▶ Work to be completed:
Leaving the pictures aside, return the listing exactly as it appears.

▶ Source data:
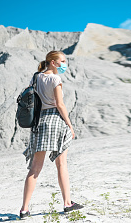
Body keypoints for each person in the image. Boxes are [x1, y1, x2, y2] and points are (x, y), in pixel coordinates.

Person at [20, 51, 83, 219]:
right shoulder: (55, 79)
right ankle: (67, 203)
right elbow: (60, 105)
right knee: (61, 164)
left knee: (34, 168)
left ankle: (24, 209)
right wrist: (70, 125)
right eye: (62, 61)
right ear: (53, 63)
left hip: (39, 122)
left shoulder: (36, 78)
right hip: (55, 120)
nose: (64, 64)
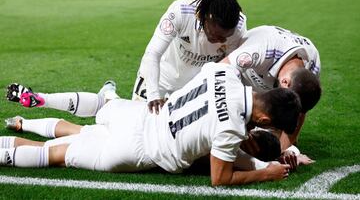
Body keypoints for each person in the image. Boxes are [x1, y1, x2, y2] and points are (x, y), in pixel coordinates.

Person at [1, 62, 301, 186]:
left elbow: (220, 96)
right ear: (263, 120)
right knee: (53, 155)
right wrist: (267, 172)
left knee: (92, 117)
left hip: (140, 115)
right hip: (137, 149)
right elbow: (220, 178)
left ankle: (102, 96)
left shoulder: (226, 72)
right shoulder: (232, 129)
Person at [132, 0, 247, 114]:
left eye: (226, 37)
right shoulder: (182, 10)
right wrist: (153, 95)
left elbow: (229, 68)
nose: (221, 40)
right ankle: (112, 96)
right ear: (207, 18)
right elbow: (153, 53)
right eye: (216, 34)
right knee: (138, 119)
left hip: (193, 87)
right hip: (160, 77)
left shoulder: (239, 26)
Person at [220, 25, 322, 150]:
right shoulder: (260, 50)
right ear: (285, 82)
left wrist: (282, 151)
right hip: (238, 78)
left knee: (270, 143)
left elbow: (299, 112)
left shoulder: (312, 65)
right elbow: (219, 71)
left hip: (263, 87)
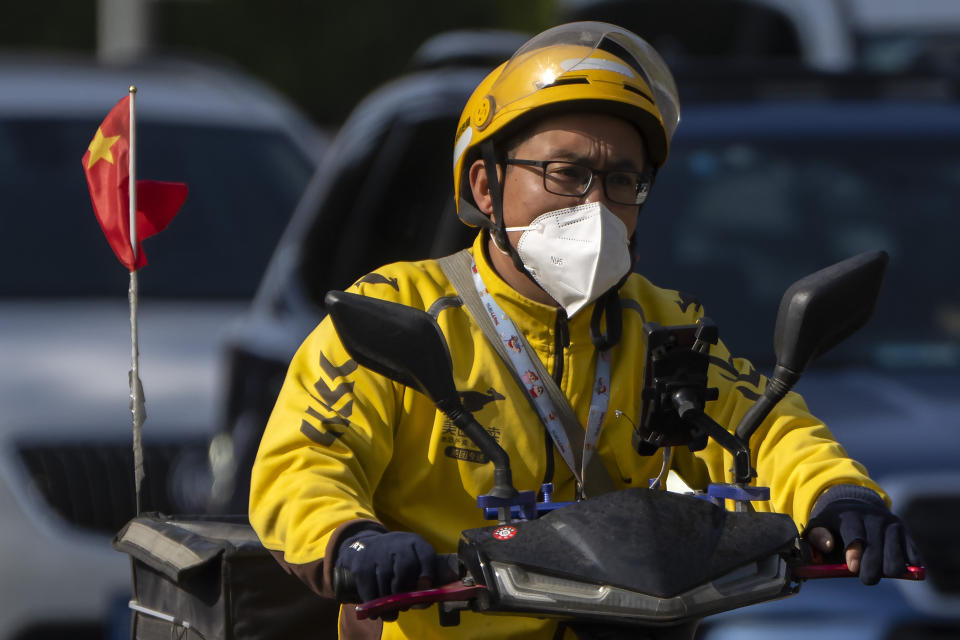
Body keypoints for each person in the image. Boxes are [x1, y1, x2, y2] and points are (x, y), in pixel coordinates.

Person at [249, 21, 920, 639]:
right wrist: (352, 540)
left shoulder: (665, 323)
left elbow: (767, 429)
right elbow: (304, 465)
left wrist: (842, 495)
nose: (597, 206)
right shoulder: (398, 311)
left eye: (622, 179)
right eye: (566, 173)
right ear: (486, 186)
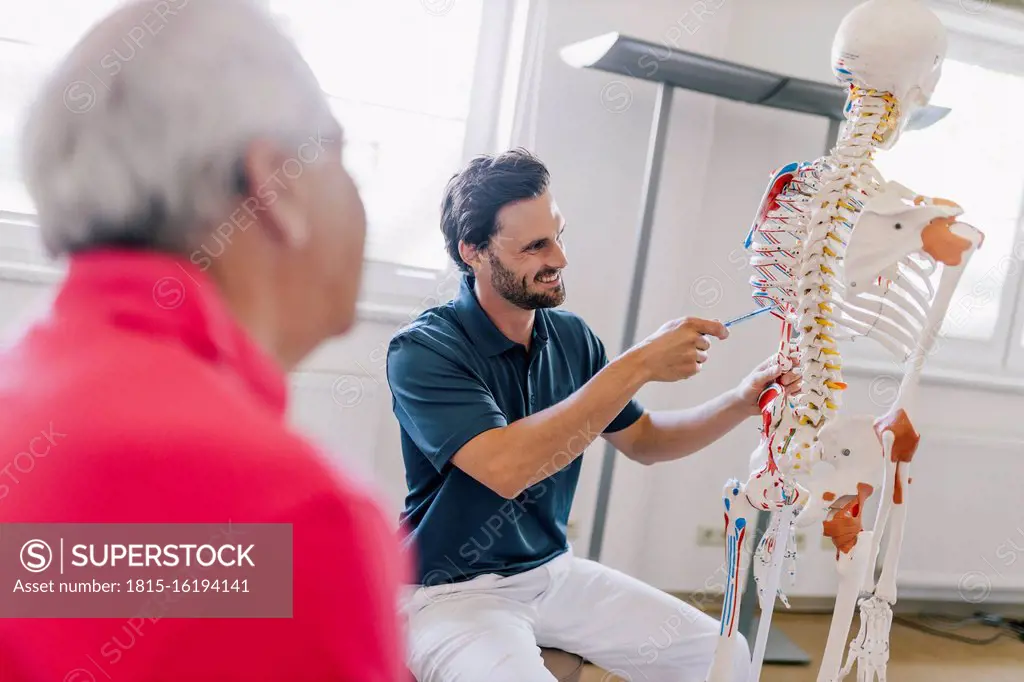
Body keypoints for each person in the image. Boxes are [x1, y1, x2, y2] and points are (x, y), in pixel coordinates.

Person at [0, 1, 406, 680]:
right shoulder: (291, 521)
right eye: (342, 154)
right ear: (275, 182)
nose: (359, 195)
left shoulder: (25, 392)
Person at [385, 148, 800, 682]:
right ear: (473, 251)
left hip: (552, 573)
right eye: (535, 245)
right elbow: (506, 468)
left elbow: (645, 440)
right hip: (448, 592)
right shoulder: (423, 350)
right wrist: (638, 364)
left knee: (725, 655)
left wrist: (740, 401)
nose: (559, 257)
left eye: (559, 234)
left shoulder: (572, 337)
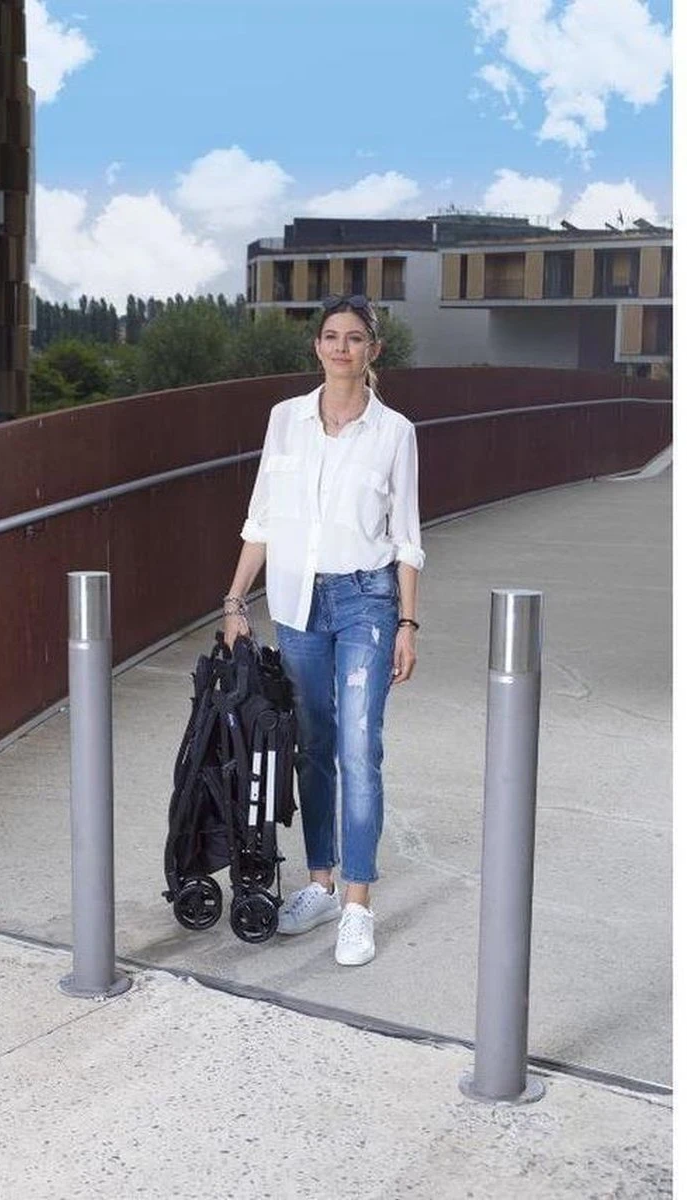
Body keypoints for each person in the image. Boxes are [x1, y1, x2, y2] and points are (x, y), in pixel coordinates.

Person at [222, 294, 424, 966]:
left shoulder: (394, 432)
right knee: (312, 744)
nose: (342, 348)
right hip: (295, 602)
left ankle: (358, 906)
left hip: (367, 599)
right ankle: (321, 884)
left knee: (360, 748)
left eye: (355, 338)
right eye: (331, 336)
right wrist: (234, 599)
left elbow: (406, 537)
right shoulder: (285, 420)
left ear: (373, 350)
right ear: (317, 347)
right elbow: (260, 519)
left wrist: (407, 622)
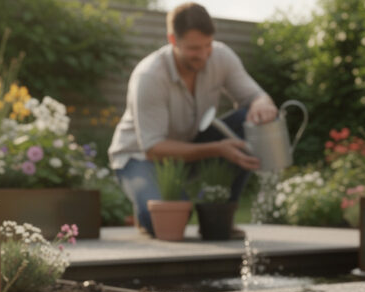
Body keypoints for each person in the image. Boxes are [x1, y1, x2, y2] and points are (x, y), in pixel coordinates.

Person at [107, 2, 278, 236]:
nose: (204, 54)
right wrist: (217, 149)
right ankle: (145, 207)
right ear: (172, 40)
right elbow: (153, 148)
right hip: (140, 157)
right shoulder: (150, 76)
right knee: (168, 220)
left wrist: (262, 104)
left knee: (246, 120)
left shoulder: (221, 56)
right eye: (194, 48)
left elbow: (256, 95)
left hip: (190, 145)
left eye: (208, 45)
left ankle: (220, 219)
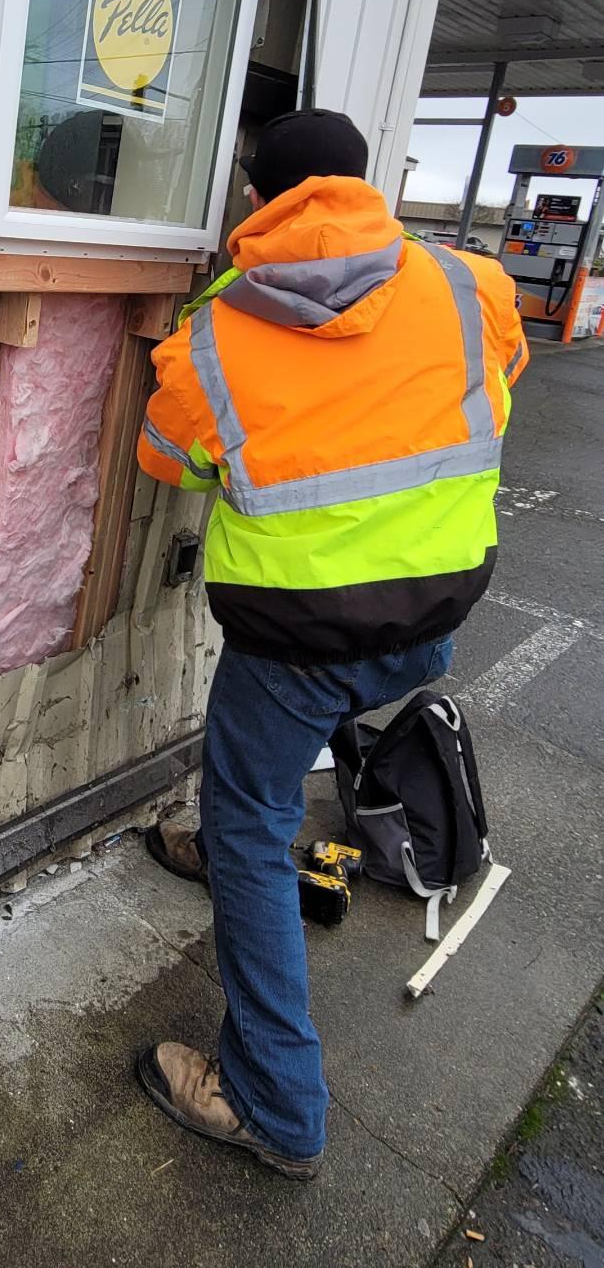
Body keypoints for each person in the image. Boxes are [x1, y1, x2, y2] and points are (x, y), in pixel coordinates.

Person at [134, 108, 528, 1180]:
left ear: (256, 200)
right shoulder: (467, 284)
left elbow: (168, 458)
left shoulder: (213, 331)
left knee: (252, 813)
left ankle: (275, 1104)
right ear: (362, 182)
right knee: (263, 787)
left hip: (298, 639)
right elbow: (495, 384)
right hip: (434, 613)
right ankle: (228, 848)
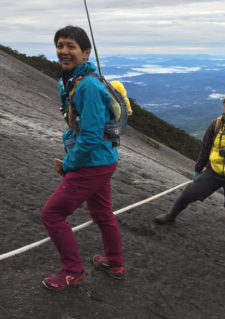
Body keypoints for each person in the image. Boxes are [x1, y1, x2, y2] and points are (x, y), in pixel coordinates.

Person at [40, 26, 125, 291]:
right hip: (104, 159)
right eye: (60, 45)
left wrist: (68, 165)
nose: (63, 51)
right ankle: (114, 262)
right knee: (102, 213)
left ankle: (72, 271)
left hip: (92, 163)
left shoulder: (87, 85)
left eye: (71, 46)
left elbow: (89, 136)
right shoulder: (76, 80)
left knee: (51, 215)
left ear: (86, 53)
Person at [154, 89, 225, 254]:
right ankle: (171, 215)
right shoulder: (215, 124)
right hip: (214, 170)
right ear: (223, 104)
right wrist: (198, 169)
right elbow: (206, 147)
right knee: (189, 193)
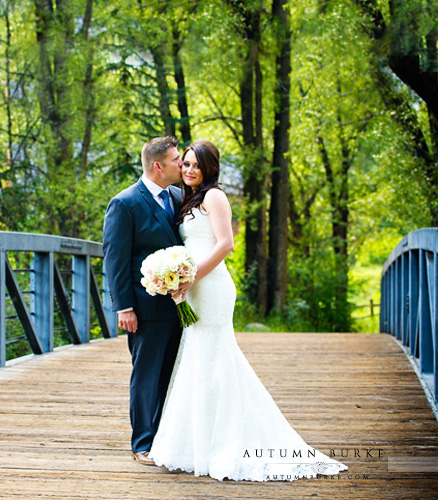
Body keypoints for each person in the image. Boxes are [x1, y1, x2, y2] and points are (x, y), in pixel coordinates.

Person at [148, 140, 348, 481]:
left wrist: (192, 275)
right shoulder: (187, 199)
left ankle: (228, 443)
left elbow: (226, 244)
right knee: (198, 358)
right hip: (192, 287)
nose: (189, 169)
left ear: (210, 168)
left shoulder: (214, 196)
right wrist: (177, 276)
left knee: (215, 357)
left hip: (211, 288)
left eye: (197, 165)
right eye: (186, 164)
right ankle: (199, 443)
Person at [102, 136, 184, 466]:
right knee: (146, 375)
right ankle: (143, 443)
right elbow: (114, 259)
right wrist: (124, 307)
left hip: (180, 305)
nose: (182, 164)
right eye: (177, 159)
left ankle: (168, 436)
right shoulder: (124, 203)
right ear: (157, 165)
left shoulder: (180, 197)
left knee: (172, 374)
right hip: (144, 309)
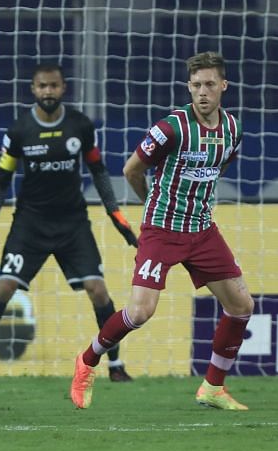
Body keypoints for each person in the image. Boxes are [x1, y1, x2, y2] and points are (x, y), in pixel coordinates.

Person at [69, 51, 254, 410]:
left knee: (241, 305)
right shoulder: (170, 127)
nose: (202, 92)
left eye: (210, 85)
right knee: (140, 312)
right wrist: (154, 200)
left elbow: (219, 166)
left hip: (202, 230)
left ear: (223, 86)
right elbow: (131, 170)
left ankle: (213, 387)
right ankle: (87, 362)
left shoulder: (234, 129)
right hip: (162, 228)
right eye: (196, 85)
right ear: (189, 86)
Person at [0, 63, 138, 383]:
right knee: (4, 286)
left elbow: (99, 172)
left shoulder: (80, 126)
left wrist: (115, 214)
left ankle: (116, 366)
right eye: (42, 86)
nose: (48, 91)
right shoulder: (19, 131)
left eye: (53, 86)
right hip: (30, 224)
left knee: (98, 290)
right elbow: (0, 182)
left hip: (73, 223)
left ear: (64, 88)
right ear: (33, 90)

▶ Exercise output:
Body keypoints for each person in the image. Boxes are [x1, y1, x2, y2] and points are (x, y), in pixel coordinates.

Person at [20, 51, 83, 219]:
right shoulder: (55, 79)
right ankle: (67, 203)
right elbow: (60, 105)
right knee: (61, 164)
left knee: (34, 168)
left ankle: (24, 209)
right wrist: (70, 125)
right eye: (62, 61)
right ear: (53, 63)
left hip: (39, 122)
left shoulder: (36, 78)
right hip: (55, 120)
nose: (64, 64)
Body keypoints for each person in the image. Boxes are [x1, y1, x2, y2] and points are (x, y), in pixel coordinates.

Person at [1, 62, 301, 186]:
left elbow: (220, 96)
right ear: (263, 120)
right knee: (53, 155)
right wrist: (267, 172)
left knee: (92, 117)
left hip: (140, 115)
right hip: (137, 149)
right elbow: (220, 178)
left ankle: (102, 96)
left shoulder: (226, 72)
right shoulder: (232, 129)
Person at [132, 0, 247, 114]:
left eye: (226, 37)
right shoulder: (182, 10)
right wrist: (153, 95)
left elbow: (229, 68)
nose: (221, 40)
right ankle: (112, 96)
right ear: (207, 18)
right elbow: (153, 53)
right eye: (216, 34)
right knee: (138, 119)
left hip: (193, 87)
right hip: (160, 77)
left shoulder: (239, 26)
Person at [220, 25, 322, 150]:
right shoulder: (260, 50)
right ear: (285, 82)
left wrist: (282, 151)
right hip: (238, 78)
left knee: (270, 143)
left elbow: (299, 112)
left shoulder: (312, 65)
right elbow: (219, 71)
left hip: (263, 87)
Body keypoints for each person in the image. Boxes are [x1, y1, x2, y2] and points are (x, y), in pixel coordinates.

Person at [249, 21, 920, 639]:
right wrist: (352, 540)
left shoulder: (665, 323)
left elbow: (767, 429)
right elbow: (304, 465)
left wrist: (842, 495)
nose: (597, 206)
right shoulder: (398, 311)
left eye: (622, 179)
right eye: (566, 173)
right ear: (486, 186)
Body keypoints for each person in the image. Boxes are [x1, y1, x2, y2] and points are (x, y), in pixel coordinates.

Person at [0, 1, 406, 680]:
right shoulder: (291, 521)
right eye: (342, 154)
right ear: (275, 182)
nose: (359, 195)
left shoulder: (25, 392)
Person at [385, 148, 800, 682]:
right ear: (473, 251)
left hip: (552, 573)
right eye: (535, 245)
right elbow: (506, 468)
left elbow: (645, 440)
right hip: (448, 592)
right shoulder: (423, 350)
right wrist: (638, 364)
left knee: (725, 655)
left wrist: (740, 401)
nose: (559, 257)
left eye: (559, 234)
left shoulder: (572, 337)
Body keypoints for each person in the image. Boxes are [x1, y1, x2, y2] and points are (x, y), in pixel coordinates.

Person at [222, 294, 424, 966]:
left shoulder: (394, 432)
right knee: (312, 744)
nose: (342, 348)
right hip: (295, 602)
left ankle: (358, 906)
left hip: (367, 599)
right ankle: (321, 884)
left knee: (360, 748)
left eye: (355, 338)
right eye: (331, 336)
right wrist: (234, 599)
left elbow: (406, 537)
right shoulder: (285, 420)
left ear: (373, 350)
right ear: (317, 347)
right elbow: (260, 519)
left wrist: (407, 622)
Body keypoints for each person in the image. Boxes are [x1, y1, x2, y2] and points are (x, y), in pixel coordinates.

Person at [107, 2, 278, 236]:
nose: (204, 54)
right wrist: (217, 149)
right ankle: (145, 207)
right ear: (172, 40)
right elbow: (153, 148)
right hip: (140, 157)
right shoulder: (150, 76)
right knee: (168, 220)
left wrist: (262, 104)
left knee: (246, 120)
left shoulder: (221, 56)
right eye: (194, 48)
left elbow: (256, 95)
left hip: (190, 145)
left eye: (208, 45)
left ankle: (220, 219)
Body keypoints for each person in the image. Boxes are [x1, y1, x2, y2] and points are (x, y), in pixel coordinates.

Person at [134, 108, 528, 1180]:
left ear: (256, 200)
right shoulder: (467, 284)
left elbow: (168, 458)
left shoulder: (213, 331)
left knee: (252, 813)
left ankle: (275, 1104)
right ear: (362, 182)
right knee: (263, 787)
left hip: (298, 639)
right elbow: (495, 384)
right hip: (434, 613)
right ankle: (228, 848)
Body keypoints for each person in the image. Boxes are [x1, y1, x2, y2] and points are (x, y), in pixel coordinates.

Person at [40, 26, 125, 291]:
right hip: (104, 159)
right eye: (60, 45)
left wrist: (68, 165)
nose: (63, 51)
right ankle: (114, 262)
right knee: (102, 213)
left ankle: (72, 271)
left hip: (92, 163)
left shoulder: (87, 85)
left eye: (71, 46)
left elbow: (89, 136)
right shoulder: (76, 80)
left knee: (51, 215)
left ear: (86, 53)
Person at [154, 89, 225, 254]:
right ankle: (171, 215)
right shoulder: (215, 124)
right hip: (214, 170)
right ear: (223, 104)
right wrist: (198, 169)
right elbow: (206, 147)
right knee: (189, 193)
Body keypoints for each person in the image. Boxes are [x1, y1, x2, y2] and points are (x, y), in pixel coordinates.

Person at [148, 140, 348, 481]:
left wrist: (192, 275)
right shoulder: (187, 199)
left ankle: (228, 443)
left elbow: (226, 244)
right knee: (198, 358)
right hip: (192, 287)
nose: (189, 169)
left ear: (210, 168)
left shoulder: (214, 196)
right wrist: (177, 276)
left knee: (215, 357)
left hip: (211, 288)
left eye: (197, 165)
right eye: (186, 164)
right ankle: (199, 443)
Person at [102, 136, 184, 466]:
right knee: (146, 375)
right ankle: (143, 443)
right elbow: (114, 259)
right wrist: (124, 307)
left hip: (180, 305)
nose: (182, 164)
right eye: (177, 159)
left ankle: (168, 436)
right shoulder: (124, 203)
right ear: (157, 165)
left shoulder: (180, 197)
left knee: (172, 374)
right hip: (144, 309)
Body keypoints for each person in the image. Boxes are [x1, y1, x2, y2] and points are (x, y), in pixel coordinates.

Person at [69, 51, 254, 410]:
left knee: (241, 305)
right shoulder: (170, 127)
nose: (202, 92)
left eye: (210, 85)
right knee: (140, 312)
right wrist: (154, 200)
left elbow: (219, 166)
left hip: (202, 230)
left ear: (223, 86)
right elbow: (131, 170)
left ankle: (213, 387)
right ankle: (87, 362)
left shoulder: (234, 129)
right hip: (162, 228)
right eye: (196, 85)
right ear: (189, 86)
Person at [0, 63, 138, 383]:
right knee: (4, 286)
left elbow: (99, 172)
left shoulder: (80, 126)
left wrist: (115, 214)
left ankle: (116, 366)
right eye: (42, 86)
nose: (48, 91)
right shoulder: (19, 131)
left eye: (53, 86)
right hip: (30, 224)
left knee: (98, 290)
right elbow: (0, 182)
left hip: (73, 223)
left ear: (64, 88)
right ear: (33, 90)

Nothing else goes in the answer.